Fala-se muito hoje em novas tendências no mundo do trabalho, especialmente com a chegada dos millennials ao mercado de trabalho. Como lidam com esse fenómeno?
Julgo que são temas diferentes. Há claramente novas tendências no que respeita à mobilidade e à descentralização do posto de trabalho, muito proporcionado pela tecnologia. Não obstante, julgo que ainda estamos longe de nos aproximarmos de outros países onde o trabalho remoto, por exemplo, é mais comum e até natural. Em Portugal, não havendo uma clarificação de regras (e até da própria flexibilização da legislação laboral), receio que rapidamente o conceito se desvirtuasse.

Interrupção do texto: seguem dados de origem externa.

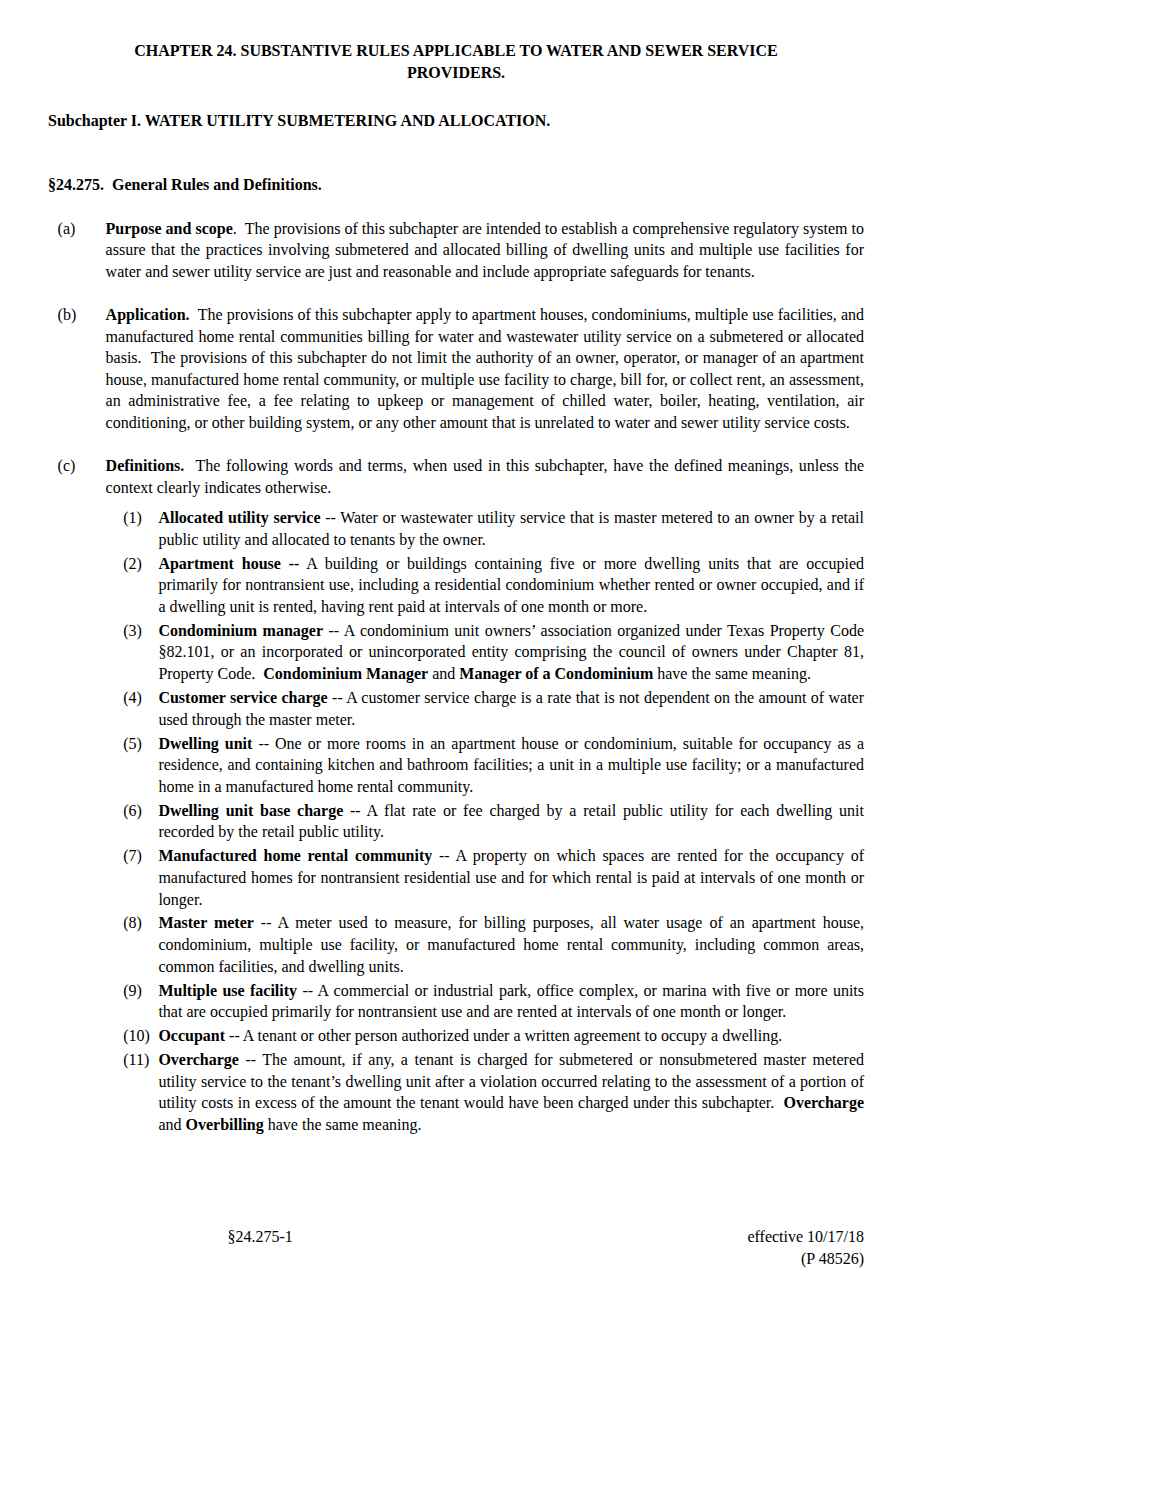CHAPTER 24. SUBSTANTIVE RULES APPLICABLE TO WATER AND SEWER SERVICE PROVIDERS.
Subchapter I. WATER UTILITY SUBMETERING AND ALLOCATION.
§24.275. General Rules and Definitions.
(a)
Purpose and scope. The provisions of this subchapter are intended to establish a comprehensive regulatory system to assure that the practices involving submetered and allocated billing of dwelling units and multiple use facilities for water and sewer utility service are just and reasonable and include appropriate safeguards for tenants.
(b)
Application. The provisions of this subchapter apply to apartment houses, condominiums, multiple use facilities, and manufactured home rental communities billing for water and wastewater utility service on a submetered or allocated basis. The provisions of this subchapter do not limit the authority of an owner, operator, or manager of an apartment house, manufactured home rental community, or multiple use facility to charge, bill for, or collect rent, an assessment, an administrative fee, a fee relating to upkeep or management of chilled water, boiler, heating, ventilation, air conditioning, or other building system, or any other amount that is unrelated to water and sewer utility service costs.
(c)
Definitions. The following words and terms, when used in this subchapter, have the defined meanings, unless the context clearly indicates otherwise.
(1) Allocated utility service -- Water or wastewater utility service that is master metered to an owner by a retail public utility and allocated to tenants by the owner.
(2) Apartment house -- A building or buildings containing five or more dwelling units that are occupied primarily for nontransient use, including a residential condominium whether rented or owner occupied, and if a dwelling unit is rented, having rent paid at intervals of one month or more.
(3) Condominium manager -- A condominium unit owners’ association organized under Texas Property Code §82.101, or an incorporated or unincorporated entity comprising the council of owners under Chapter 81, Property Code. Condominium Manager and Manager of a Condominium have the same meaning.
(4) Customer service charge -- A customer service charge is a rate that is not dependent on the amount of water used through the master meter.
(5) Dwelling unit -- One or more rooms in an apartment house or condominium, suitable for occupancy as a residence, and containing kitchen and bathroom facilities; a unit in a multiple use facility; or a manufactured home in a manufactured home rental community.
(6) Dwelling unit base charge -- A flat rate or fee charged by a retail public utility for each dwelling unit recorded by the retail public utility.
(7) Manufactured home rental community -- A property on which spaces are rented for the occupancy of manufactured homes for nontransient residential use and for which rental is paid at intervals of one month or longer.
(8) Master meter -- A meter used to measure, for billing purposes, all water usage of an apartment house, condominium, multiple use facility, or manufactured home rental community, including common areas, common facilities, and dwelling units.
(9) Multiple use facility -- A commercial or industrial park, office complex, or marina with five or more units that are occupied primarily for nontransient use and are rented at intervals of one month or longer.
(10) Occupant -- A tenant or other person authorized under a written agreement to occupy a dwelling.
(11) Overcharge -- The amount, if any, a tenant is charged for submetered or nonsubmetered master metered utility service to the tenant’s dwelling unit after a violation occurred relating to the assessment of a portion of utility costs in excess of the amount the tenant would have been charged under this subchapter. Overcharge and Overbilling have the same meaning.
§24.275-1
effective 10/17/18 (P 48526)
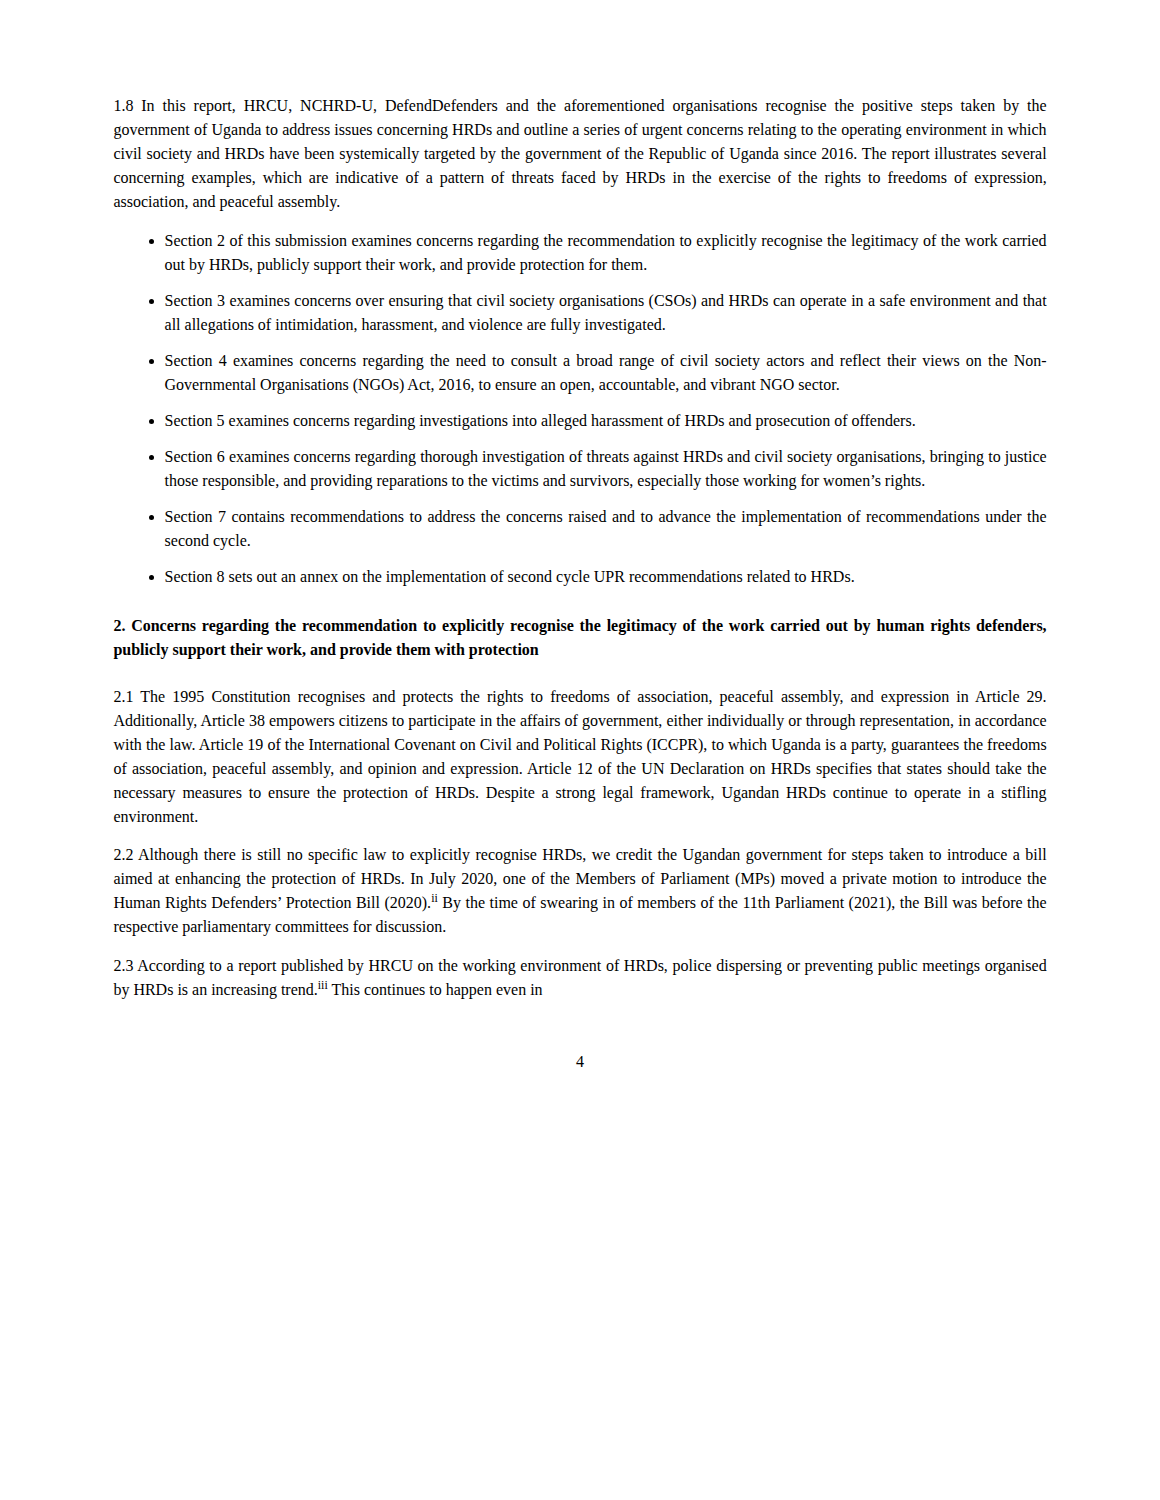1.8 In this report, HRCU, NCHRD-U, DefendDefenders and the aforementioned organisations recognise the positive steps taken by the government of Uganda to address issues concerning HRDs and outline a series of urgent concerns relating to the operating environment in which civil society and HRDs have been systemically targeted by the government of the Republic of Uganda since 2016. The report illustrates several concerning examples, which are indicative of a pattern of threats faced by HRDs in the exercise of the rights to freedoms of expression, association, and peaceful assembly.
Section 2 of this submission examines concerns regarding the recommendation to explicitly recognise the legitimacy of the work carried out by HRDs, publicly support their work, and provide protection for them.
Section 3 examines concerns over ensuring that civil society organisations (CSOs) and HRDs can operate in a safe environment and that all allegations of intimidation, harassment, and violence are fully investigated.
Section 4 examines concerns regarding the need to consult a broad range of civil society actors and reflect their views on the Non-Governmental Organisations (NGOs) Act, 2016, to ensure an open, accountable, and vibrant NGO sector.
Section 5 examines concerns regarding investigations into alleged harassment of HRDs and prosecution of offenders.
Section 6 examines concerns regarding thorough investigation of threats against HRDs and civil society organisations, bringing to justice those responsible, and providing reparations to the victims and survivors, especially those working for women’s rights.
Section 7 contains recommendations to address the concerns raised and to advance the implementation of recommendations under the second cycle.
Section 8 sets out an annex on the implementation of second cycle UPR recommendations related to HRDs.
2. Concerns regarding the recommendation to explicitly recognise the legitimacy of the work carried out by human rights defenders, publicly support their work, and provide them with protection
2.1 The 1995 Constitution recognises and protects the rights to freedoms of association, peaceful assembly, and expression in Article 29. Additionally, Article 38 empowers citizens to participate in the affairs of government, either individually or through representation, in accordance with the law. Article 19 of the International Covenant on Civil and Political Rights (ICCPR), to which Uganda is a party, guarantees the freedoms of association, peaceful assembly, and opinion and expression. Article 12 of the UN Declaration on HRDs specifies that states should take the necessary measures to ensure the protection of HRDs. Despite a strong legal framework, Ugandan HRDs continue to operate in a stifling environment.
2.2 Although there is still no specific law to explicitly recognise HRDs, we credit the Ugandan government for steps taken to introduce a bill aimed at enhancing the protection of HRDs. In July 2020, one of the Members of Parliament (MPs) moved a private motion to introduce the Human Rights Defenders’ Protection Bill (2020).ii By the time of swearing in of members of the 11th Parliament (2021), the Bill was before the respective parliamentary committees for discussion.
2.3 According to a report published by HRCU on the working environment of HRDs, police dispersing or preventing public meetings organised by HRDs is an increasing trend.iii This continues to happen even in
4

Já sobre os millennials tenho uma opinião provavelmente um pouco diferente do mercado. Não acho que sejam super homens/mulheres, nem tão pouco mais dotados que outras gerações anteriores. Acho sim, que têm perspetiva diferentes no que respeita à carreira e aos desafios profissionais. Para mim, é apenas uma questão de gestão das suas expectativas e de encontrar a melhor forma de os enquadrar e motivar nas empresas, mas repito, nada de diferente comparativamente a outras gerações. Afinal de contas, julgo que qualquer empresa quer colaboradores felizes e motivados, e isso não mudou.
Uma das vossas bandeiras é a formação que dão aos colaboradores, e fala-se que têm um programa de certificações muitoinovador. Quer-nos contar como funciona?
Na sua essência privilegiamos as qualificações de forma constante e permanente. Sou defensor do princípio que pessoas mais competentes têm desempenhos mais competentes também. O que fizemos foi disponibilizar uma base de cursos maioritariamente tecnológicos a todos os colaboradores, desde que tenham no final um exame. O sucesso no exame é premiado com pontos, que podem ser ou utilizados para efeitos da sua progressão na carreira ou trocados por dinheiro. Por isso, como imagina, temos na qualificação também uma forma de progressão, ou de retribuição adicional, como se de um variável se tratasse. Sendo um programa que abrange todos os colaboradores, tem servido também para requalificar aqueles que ainda possuem competências em tecnologias mais legacy, possibilitando o seu enquadramento em projetos mais inovadores.Como nota adicional, refiro que temos ajudado outras empresas em projetos desta natureza que não têm nada a ver com o setor das TI, mas que obviamente têm uma exposição à tecnologia cada vez maior.
A inovação é um motor do desenvolvimento da vossa organização? Se sim, como gerem o esforço de inovação com as exigências que um mercado como o vosso coloca?
A inovação é vista por nós como um pro cesso contínuo, infinito, de melhoria constante. Felizmente para nós, a exposição permanente dos nossos colegas a tecnologias de ponta, quer seja nas áreas da Inteligência Artificial, Cloud, Internet das Coisas, entre outras, permite-lhes ter ideias interessantes que tentamos sempre explorar e aprofundar. Temos sabido manter essa prática ativa, cabendo-nos sobretudo capacitar a empresa dos meios técnicos necessários que lhes possibilitem desenvolver essas experiências ou ideias inovadoras.
Num mercado tão quente como o do IT, como é que conseguem estar sempre a alimentar a vossa empresa com talento?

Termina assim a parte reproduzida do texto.